• **Exercise details**:
The response should hold each line from the entries below where "wrist" is found.

---------- Extracted information

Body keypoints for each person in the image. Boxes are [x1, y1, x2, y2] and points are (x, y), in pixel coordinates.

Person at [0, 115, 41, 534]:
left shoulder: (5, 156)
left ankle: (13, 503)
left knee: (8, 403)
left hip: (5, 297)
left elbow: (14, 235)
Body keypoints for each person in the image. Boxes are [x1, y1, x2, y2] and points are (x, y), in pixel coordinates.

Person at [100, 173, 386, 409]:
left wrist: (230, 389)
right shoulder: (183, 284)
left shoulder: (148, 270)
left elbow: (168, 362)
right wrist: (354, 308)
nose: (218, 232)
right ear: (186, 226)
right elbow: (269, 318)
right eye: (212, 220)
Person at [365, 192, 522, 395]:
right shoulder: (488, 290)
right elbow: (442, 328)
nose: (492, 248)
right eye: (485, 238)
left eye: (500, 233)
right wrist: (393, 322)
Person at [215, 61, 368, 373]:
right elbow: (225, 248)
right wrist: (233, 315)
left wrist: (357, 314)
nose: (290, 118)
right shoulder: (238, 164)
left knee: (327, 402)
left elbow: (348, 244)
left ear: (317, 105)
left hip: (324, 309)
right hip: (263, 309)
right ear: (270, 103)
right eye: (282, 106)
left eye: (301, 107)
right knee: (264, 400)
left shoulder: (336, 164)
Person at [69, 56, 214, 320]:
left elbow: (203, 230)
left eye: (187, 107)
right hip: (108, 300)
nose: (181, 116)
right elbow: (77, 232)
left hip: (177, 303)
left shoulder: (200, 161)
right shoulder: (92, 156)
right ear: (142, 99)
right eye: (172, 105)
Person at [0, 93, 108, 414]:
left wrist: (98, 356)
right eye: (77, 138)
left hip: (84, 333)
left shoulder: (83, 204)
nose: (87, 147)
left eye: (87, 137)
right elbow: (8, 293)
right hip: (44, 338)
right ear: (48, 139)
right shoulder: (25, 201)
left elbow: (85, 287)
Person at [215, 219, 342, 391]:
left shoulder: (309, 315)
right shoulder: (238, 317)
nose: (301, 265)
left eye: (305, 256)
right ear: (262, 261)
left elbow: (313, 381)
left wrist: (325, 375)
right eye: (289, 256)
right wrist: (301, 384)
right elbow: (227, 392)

--------------------
---------- Extracted information

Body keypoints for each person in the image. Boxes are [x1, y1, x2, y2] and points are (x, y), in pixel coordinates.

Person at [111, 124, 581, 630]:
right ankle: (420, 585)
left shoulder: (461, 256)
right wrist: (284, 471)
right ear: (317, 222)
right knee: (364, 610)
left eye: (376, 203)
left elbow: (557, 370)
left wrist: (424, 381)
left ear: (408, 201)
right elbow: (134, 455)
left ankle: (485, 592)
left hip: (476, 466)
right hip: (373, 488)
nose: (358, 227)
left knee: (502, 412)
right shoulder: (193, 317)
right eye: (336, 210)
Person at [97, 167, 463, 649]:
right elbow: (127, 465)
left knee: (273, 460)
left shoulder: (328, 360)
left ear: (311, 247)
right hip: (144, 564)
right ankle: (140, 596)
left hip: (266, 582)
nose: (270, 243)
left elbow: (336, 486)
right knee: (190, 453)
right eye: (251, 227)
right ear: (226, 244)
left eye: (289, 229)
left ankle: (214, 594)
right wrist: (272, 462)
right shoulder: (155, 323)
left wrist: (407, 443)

--------------------

• **Reply to the exercise**:
left wrist: (230, 389)
right wrist: (354, 308)
right wrist: (393, 322)
right wrist: (233, 315)
left wrist: (357, 314)
left wrist: (98, 356)
left wrist: (325, 375)
right wrist: (301, 384)
right wrist: (284, 471)
left wrist: (424, 381)
right wrist: (272, 462)
left wrist: (407, 443)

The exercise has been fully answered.